John Jameson said...

After all this praise, is there no opinion on the 50th Aniversary Event Episode?

Kit said...

John,

It. Was. Awesome.

AndrewPrice said...

John, I thought it was really good. I'm glad they fixed the idea that he blew up Gallifrey because that never worked with the character. I liked the interaction of the Doctors a lot. And I really loved seeing Tom Baker again, though it also made me feel very sad. What did you think?

P.S. I saw that the Mail Online hated it, but I think the review tells us more about the reviewer's prejudices than the show itself. LINK

John Jameson said...

Yeah me too - I'm fine with the Doctor deciding to be a warrior, but not a psychopath. I wouldn't worry about The Mail - they have axes to grind. The Telegraph loved it, as did The Metro, which is the free paper of urban Britain.

As for Tom Baker's appearance, he can't have been the Fourth Doctor, so if he was a later incarnation of The Doctor, then that has implications for the whole regeneration idea, doesn't it?

AndrewPrice said...

John, I agree. He's been a warrior quite a few times, despite the pacifist label people want to hang on him. But he's never been a psychopath and he would never wipe out innocent people.

On Baker, it does. But digging WAY back in the memory machine, I think in "The Two Doctors," Patrick Troughton implied that the Doctors continue to live their lives after they appear to die. So they may have been thinking about this problem for a long time now.
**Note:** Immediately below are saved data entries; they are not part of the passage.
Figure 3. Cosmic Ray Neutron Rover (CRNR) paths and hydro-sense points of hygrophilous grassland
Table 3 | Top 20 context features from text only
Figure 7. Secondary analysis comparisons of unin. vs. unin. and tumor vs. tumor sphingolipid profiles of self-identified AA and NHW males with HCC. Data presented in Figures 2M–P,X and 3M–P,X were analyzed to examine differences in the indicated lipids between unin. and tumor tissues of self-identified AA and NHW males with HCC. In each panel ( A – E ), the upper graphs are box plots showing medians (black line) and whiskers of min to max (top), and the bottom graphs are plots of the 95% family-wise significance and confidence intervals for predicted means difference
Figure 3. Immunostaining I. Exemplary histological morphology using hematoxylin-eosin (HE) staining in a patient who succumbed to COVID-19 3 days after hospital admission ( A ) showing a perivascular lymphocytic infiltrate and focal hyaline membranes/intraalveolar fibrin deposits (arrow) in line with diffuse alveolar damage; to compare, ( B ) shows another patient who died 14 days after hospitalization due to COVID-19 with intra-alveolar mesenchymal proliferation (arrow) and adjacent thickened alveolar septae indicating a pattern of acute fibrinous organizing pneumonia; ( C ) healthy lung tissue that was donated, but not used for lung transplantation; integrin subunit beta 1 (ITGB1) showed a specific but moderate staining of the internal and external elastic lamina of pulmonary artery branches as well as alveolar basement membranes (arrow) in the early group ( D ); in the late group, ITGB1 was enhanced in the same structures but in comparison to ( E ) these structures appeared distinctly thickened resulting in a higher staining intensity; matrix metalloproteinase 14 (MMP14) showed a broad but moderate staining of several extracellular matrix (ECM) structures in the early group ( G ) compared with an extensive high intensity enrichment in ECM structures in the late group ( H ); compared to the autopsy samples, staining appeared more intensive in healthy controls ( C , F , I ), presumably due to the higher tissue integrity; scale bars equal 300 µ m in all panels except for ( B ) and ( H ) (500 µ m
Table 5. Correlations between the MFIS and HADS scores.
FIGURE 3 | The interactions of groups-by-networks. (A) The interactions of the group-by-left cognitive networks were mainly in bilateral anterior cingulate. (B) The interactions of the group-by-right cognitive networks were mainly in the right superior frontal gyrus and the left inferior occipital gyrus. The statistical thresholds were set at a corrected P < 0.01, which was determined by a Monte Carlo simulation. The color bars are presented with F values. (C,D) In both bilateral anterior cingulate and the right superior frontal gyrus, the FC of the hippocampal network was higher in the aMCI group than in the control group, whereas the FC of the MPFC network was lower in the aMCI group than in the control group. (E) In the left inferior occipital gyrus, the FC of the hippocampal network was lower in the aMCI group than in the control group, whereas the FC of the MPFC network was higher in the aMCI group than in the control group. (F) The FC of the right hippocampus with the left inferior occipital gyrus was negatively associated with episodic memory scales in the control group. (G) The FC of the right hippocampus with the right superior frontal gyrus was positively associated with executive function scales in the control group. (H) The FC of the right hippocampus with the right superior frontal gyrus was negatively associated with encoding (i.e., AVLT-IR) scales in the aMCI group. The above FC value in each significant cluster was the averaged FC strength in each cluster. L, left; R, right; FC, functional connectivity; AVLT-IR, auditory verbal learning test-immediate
In any event, I'm sure they have a way to give us more doctors.

Kit said...

I don't think the Tom Baker thing should ever be explained. It should be the Doctor Who equivalent of Tom Bombadil. Never explained but forever pondered...

Kit said...

Agree on the warrior thing.
In fact, here is a video about his use of violence from the classic show (song played contains profanity): LINK

AS for the Mail, where there is a reason so many people hate them (and its not just their politics)...

AndrewPrice said...

Kit, I guess we'll see.

Anonymous said...

Oh, jeez-- squeegee me up off the floor at the end of the Van Gogh episode.

All in all, great fun, although it really doesn't start to get good until it was shot in color.

AndrewPrice said...

Anon, There are a couple that are highly emotional. The Van Gogh was tragic.

Yeah, the black and white stuff is not great.

Individualist said...

I started watching Doctor Who in college when it would come on PBS late at night. I stumbled on it by happenstance looking for Monty Python which I started watching as a kid. Never watched it after college until the reboot.

Saw the pilot episode with the first doctor and was stunned how different it was. Seemed to be a completely different show.

I wonder if they have a book of Doctor Who cannon that they reference to keep from ticking off fans the way the new Star Treks do... somehow I don't think they have to because they can just use the "that was a different alternate dimension excuse".